With that, I felt I had enough knowledge to try my hand at scraping some comments. I first tried to make a simple script, using the Requests module, to grab the HTML from the user reviews of a film page in Filmow. I found out that if I gave Requests the link to such a page (like this one for instance), the module returned HTML with no comments at all. I didn’t understand why, but this prompted me to have another look at the page using Firefox’s dev tools. Looking at the requests received, I found that one of the requests was for a .JSON object, and that .JSON object was what contained the HTML code for the comments! What was more, I got the same kind of object whenever I clicked on the “Load more comments” button in each comment page. I also found out I could get a direct link to that object, which looked like this on my browser:

Json Example of a JSON object in Firefox

At the time I didn’t quite know what .JSON objects were, but after quick googling I learned that they behaved just like Python dictionaries, and that the Requests module could represent .JSON objects using the .json() method. This was enough to allow me to write the code.

I first wrote a simple scraper to find all the comments of a single film. It took some tinkering to make sure it worked (reading the Requests and Beautiful Soup documentation helped a lot), but after that, I knew enough about scraping to quickly write another scraper. This one would look through the Filmow’s film catalog and return a bunch of film codes (a 1 to 6-digit string of numbers that Filmow uses to identify each film). I saved the film codes of 2400 films, which I could then feed to the comment scraper to automatically get the comments of any number of films.

Challenge #3: Testing the program

Since I wanted to use these comments to train a Naive Bayes classifier, I used the scraper to only target the text from positive (3 out of 5 stars or more) or negative (2/5 stars or less) reviews. I saved these in different .txt files, which you can find here: positivo.txt / negativo.txt.

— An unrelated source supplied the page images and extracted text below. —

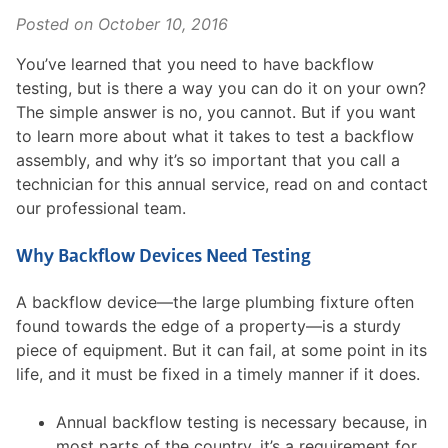
Posted on
October 10, 2016
You’ve learned that you need to have backflow
testing, but is there a way you can do it on your own?
The simple answer is no, you cannot. But if you want
to learn more about what it takes to test a backflow
assembly, and why it’s so important that you call a
technician for this annual service, read on and contact
our professional team.
Why Backflow Devices Need Testing
A backflow device—the large plumbing fixture often
found towards the edge of a property—is a sturdy
piece of equipment. But it can fail, at some point in its
life, and it must be fixed in a timely manner if it does.
Annual backflow testing is necessary because, in
most parts of the country, it’s a requirement for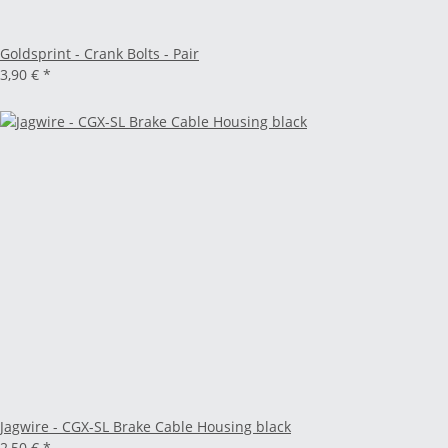
Goldsprint - Crank Bolts - Pair
3,90 €
*
Jagwire - CGX-SL Brake Cable Housing black
2,50 €
*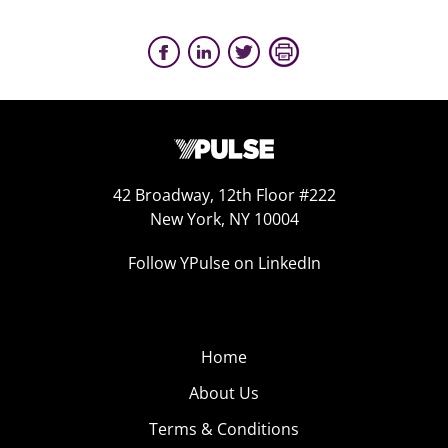
42 Broadway, 12th Floor #222
New York, NY 10004
Follow YPulse on LinkedIn
Home
About Us
Terms & Conditions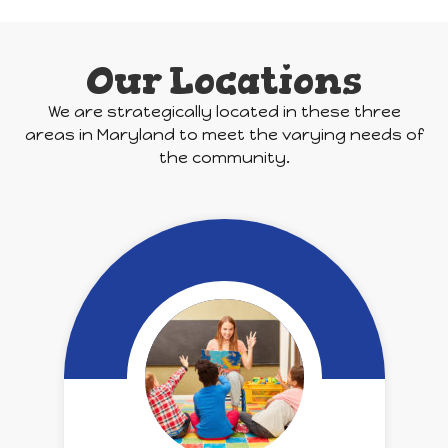
Our Locations
We are strategically located in these three
areas in Maryland to meet the varying needs of
the community.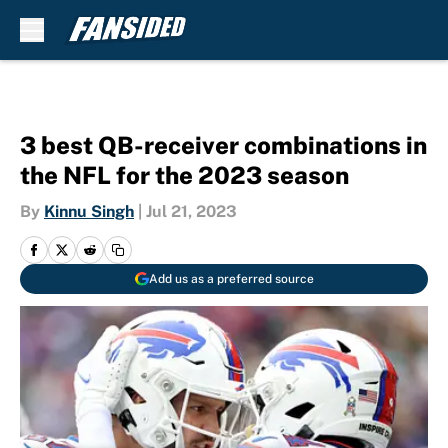
Skip to main content
3 best QB-receiver combinations in
the NFL for the 2023 season
By
Kinnu Singh
|
Jul 21, 2023
Add us as a preferred source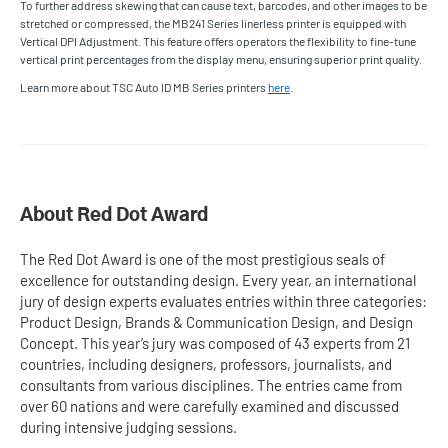
To further address skewing that can cause text, barcodes, and other images to be
stretched or compressed, the MB241 Series linerless printer is equipped with
Vertical DPI Adjustment. This feature offers operators the flexibility to fine-tune
vertical print percentages from the display menu, ensuring superior print quality.
Learn more about TSC Auto ID MB Series printers
here
.
About Red Dot Award
The Red Dot Award is one of the most prestigious seals of
excellence for outstanding design. Every year, an international
jury of design experts evaluates entries within three categories:
Product Design, Brands & Communication Design, and Design
Concept. This year’s jury was composed of 43 experts from 21
countries, including designers, professors, journalists, and
consultants from various disciplines. The entries came from
over 60 nations and were carefully examined and discussed
during intensive judging sessions.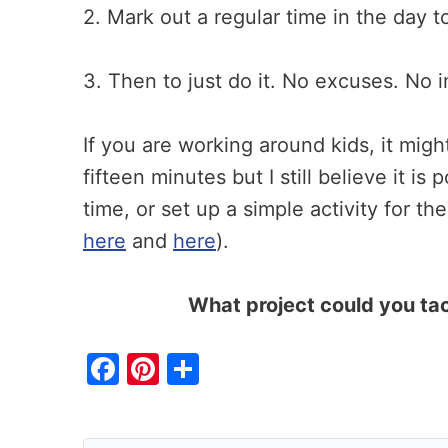
2. Mark out a regular time in the day 
3. Then to just do it. No excuses. No i
If you are working around kids, it migh
fifteen minutes but I still believe it is
time, or set up a simple activity for t
here
and
here
).
What project could you ta
F
Pi
S
a
nt
h
c
er
ar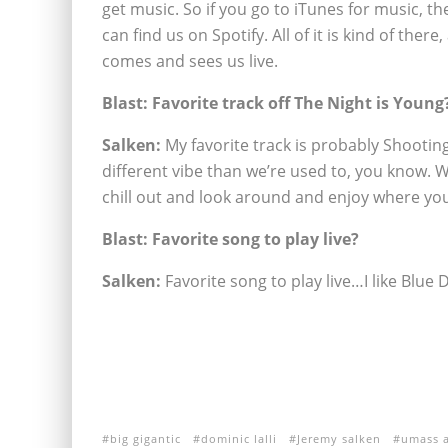
get music. So if you go to iTunes for music, th
can find us on Spotify. All of it is kind of th
comes and sees us live.
Blast: Favorite track off The Night is Young
Salken:
My favorite track is probably Shooting S
different vibe than we’re used to, you know. We
chill out and look around and enjoy where you a
Blast: Favorite song to play live?
Salken:
Favorite song to play live…I like Blue D
big gigantic
dominic lalli
Jeremy salken
umass 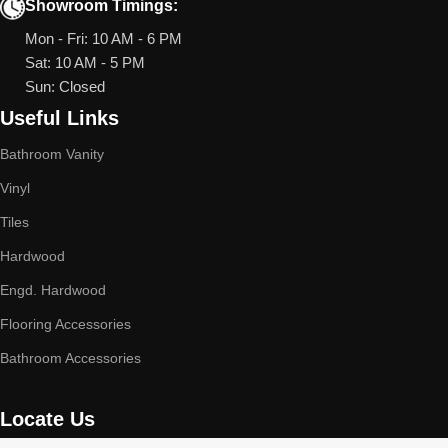
Showroom Timings:
Mon - Fri: 10 AM - 6 PM
Sat: 10 AM - 5 PM
Sun: Closed
Useful Links
Bathroom Vanity
Vinyl
Tiles
Hardwood
Engd. Hardwood
Flooring Accessories
Bathroom Accessories
Locate Us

Now here’s something interesting: after running the comment scraper on 100 movies, the .txt file for negative comments had about 1MB. Meanwhile, the file for positive comments had 21MB! This is because user ratings for films on Filmow, on average, tend to be more positive than negative. I knew that the Naive Bayes classifier takes the number of documents in a class into account, but I was still curious to see how it behaved with such lopsided data. I tested the classifier using random reviews I wrote, and found that it would sometimes flag positive reviews as negative. For instance, it flagged this review as positive:

“Esse filme é muito ruim” (This movie is really bad)

Here’s what I think is happening here: because there is so much more data in the ‘positive’ class, words such as ‘ruim’ (bad) occur often enough to make the classifier flag it as positive. In reality, the context in which ‘ruim’ occurs in positive comments can be something like “Este filme não é ruim” (this film is not bad), but since the classifier only cares about how often words appear, it thinks ‘ruim’ is very likely to show up on a positive review.

To remedy this effect, I added more data to the negative reviews corpus (negative reviews from 500 films, positive reviews from 100 films). In the end, the data used to train the classifier had 26,932 negative documents and 78,263 positive comments. To test the classifier, I asked some friends what they thought about the last movie they had seen. The classifier more accurately predicted the sentiment of these reviews.